WHAT YOU ARE ASKED TO DO: Below are some records; retype all of them exactly.

DATASET RECORDS:
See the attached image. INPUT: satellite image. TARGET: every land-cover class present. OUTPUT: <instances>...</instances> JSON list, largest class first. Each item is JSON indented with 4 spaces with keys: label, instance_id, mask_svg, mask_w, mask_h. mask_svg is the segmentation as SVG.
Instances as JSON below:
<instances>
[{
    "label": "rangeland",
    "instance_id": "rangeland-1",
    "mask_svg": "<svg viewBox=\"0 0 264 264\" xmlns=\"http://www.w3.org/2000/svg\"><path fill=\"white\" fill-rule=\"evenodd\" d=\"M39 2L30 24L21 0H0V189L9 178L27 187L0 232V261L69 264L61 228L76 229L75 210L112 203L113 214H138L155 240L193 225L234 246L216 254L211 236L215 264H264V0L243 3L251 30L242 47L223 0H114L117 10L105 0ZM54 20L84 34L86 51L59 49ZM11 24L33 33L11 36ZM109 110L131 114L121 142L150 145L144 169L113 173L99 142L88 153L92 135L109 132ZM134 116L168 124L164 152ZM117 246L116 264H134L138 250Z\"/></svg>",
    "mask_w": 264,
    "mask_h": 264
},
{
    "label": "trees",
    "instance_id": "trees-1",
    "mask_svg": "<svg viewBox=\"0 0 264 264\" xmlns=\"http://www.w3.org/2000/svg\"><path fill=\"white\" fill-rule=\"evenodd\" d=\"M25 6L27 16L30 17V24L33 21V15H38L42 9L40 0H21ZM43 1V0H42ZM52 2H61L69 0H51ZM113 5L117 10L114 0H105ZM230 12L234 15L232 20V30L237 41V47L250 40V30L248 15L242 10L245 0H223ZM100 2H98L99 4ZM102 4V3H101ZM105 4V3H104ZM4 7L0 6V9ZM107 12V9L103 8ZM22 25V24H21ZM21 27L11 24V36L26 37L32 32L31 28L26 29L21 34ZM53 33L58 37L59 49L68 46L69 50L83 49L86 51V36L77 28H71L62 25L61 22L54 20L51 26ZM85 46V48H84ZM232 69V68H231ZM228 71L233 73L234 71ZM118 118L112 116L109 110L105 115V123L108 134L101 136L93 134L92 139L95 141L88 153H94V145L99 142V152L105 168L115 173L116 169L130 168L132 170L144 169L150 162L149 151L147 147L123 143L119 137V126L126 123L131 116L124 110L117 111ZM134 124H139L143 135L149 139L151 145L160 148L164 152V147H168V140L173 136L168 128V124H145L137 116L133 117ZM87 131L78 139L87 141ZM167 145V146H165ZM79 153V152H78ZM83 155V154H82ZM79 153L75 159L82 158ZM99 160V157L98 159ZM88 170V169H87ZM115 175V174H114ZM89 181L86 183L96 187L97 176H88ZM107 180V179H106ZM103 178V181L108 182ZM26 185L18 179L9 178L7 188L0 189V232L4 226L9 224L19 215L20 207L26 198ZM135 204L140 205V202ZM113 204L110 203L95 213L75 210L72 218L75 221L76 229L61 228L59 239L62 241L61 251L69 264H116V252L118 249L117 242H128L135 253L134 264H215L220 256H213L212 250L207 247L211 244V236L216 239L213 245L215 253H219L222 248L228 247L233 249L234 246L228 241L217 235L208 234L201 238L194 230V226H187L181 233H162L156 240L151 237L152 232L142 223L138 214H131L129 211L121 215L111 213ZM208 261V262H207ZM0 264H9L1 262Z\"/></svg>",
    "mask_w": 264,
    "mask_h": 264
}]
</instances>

FULL ANSWER:
See the attached image. INPUT: satellite image. TARGET: every land-cover class present. OUTPUT: <instances>...</instances> JSON list, largest class first. Each item is JSON indented with 4 spaces with keys: label, instance_id, mask_svg, mask_w, mask_h. mask_svg is the segmentation as SVG.
Instances as JSON below:
<instances>
[{
    "label": "rangeland",
    "instance_id": "rangeland-1",
    "mask_svg": "<svg viewBox=\"0 0 264 264\" xmlns=\"http://www.w3.org/2000/svg\"><path fill=\"white\" fill-rule=\"evenodd\" d=\"M39 2L30 24L21 0H0V189L9 178L27 187L0 232V261L69 264L61 228L76 229L75 210L112 203L113 214H138L155 240L193 225L234 246L216 254L211 236L215 264H264V0L243 3L251 30L242 47L223 0H114L117 10L105 0ZM54 20L84 34L86 51L59 49ZM11 24L33 33L11 36ZM109 110L131 114L121 142L150 145L144 169L113 173L99 142L88 153L92 135L109 132ZM134 116L168 124L164 152ZM117 246L116 264H134L138 250Z\"/></svg>",
    "mask_w": 264,
    "mask_h": 264
},
{
    "label": "trees",
    "instance_id": "trees-1",
    "mask_svg": "<svg viewBox=\"0 0 264 264\" xmlns=\"http://www.w3.org/2000/svg\"><path fill=\"white\" fill-rule=\"evenodd\" d=\"M25 6L27 16L30 17V24L33 21V15H38L42 9L40 0H21ZM43 1V0H42ZM52 2H61L69 0H51ZM113 5L117 10L114 0H105ZM230 12L234 15L232 20V30L237 41V47L250 40V30L248 15L242 10L245 0H223ZM100 2H98L99 4ZM102 4V3H101ZM105 4V3H104ZM4 7L0 6V9ZM107 12V9L103 8ZM22 25V24H21ZM21 27L11 24V36L26 37L32 32L31 28L26 29L21 34ZM53 33L58 37L59 49L68 46L69 50L83 49L86 51V36L77 28H71L62 25L61 22L54 20L51 26ZM85 46V48H84ZM232 69V68H231ZM228 71L233 73L234 71ZM118 118L112 116L109 110L105 115V123L108 134L101 136L93 134L92 139L95 141L88 153H94V145L99 142V152L105 168L115 173L116 169L130 168L132 170L144 169L150 162L149 151L147 147L123 143L119 137V126L126 123L131 116L124 110L117 111ZM134 124H139L143 135L149 139L151 145L160 148L164 152V147H168V140L173 136L168 128V124H145L137 116L133 117ZM87 131L78 139L87 141ZM167 145V146H165ZM79 153V152H78ZM83 155V154H82ZM79 153L75 159L82 158ZM99 160V157L98 159ZM88 170V169H87ZM115 175V174H114ZM89 181L86 183L96 187L97 176H88ZM107 180V179H106ZM103 178V181L108 182ZM26 185L18 179L9 178L7 188L0 189V232L4 226L9 224L19 215L20 207L26 198ZM135 204L140 205V202ZM113 204L110 203L95 213L75 210L72 218L75 221L76 229L61 228L59 239L62 241L61 251L69 264H116V252L118 249L117 242H128L135 253L134 264H215L220 256H213L212 250L207 247L211 244V236L216 239L213 245L215 253H219L222 248L228 247L233 249L234 246L228 241L217 235L208 234L201 238L194 230V226H187L181 233H162L156 240L151 237L152 232L142 223L138 214H131L129 211L121 215L111 213ZM208 261V262H207ZM0 264H9L1 262Z\"/></svg>",
    "mask_w": 264,
    "mask_h": 264
}]
</instances>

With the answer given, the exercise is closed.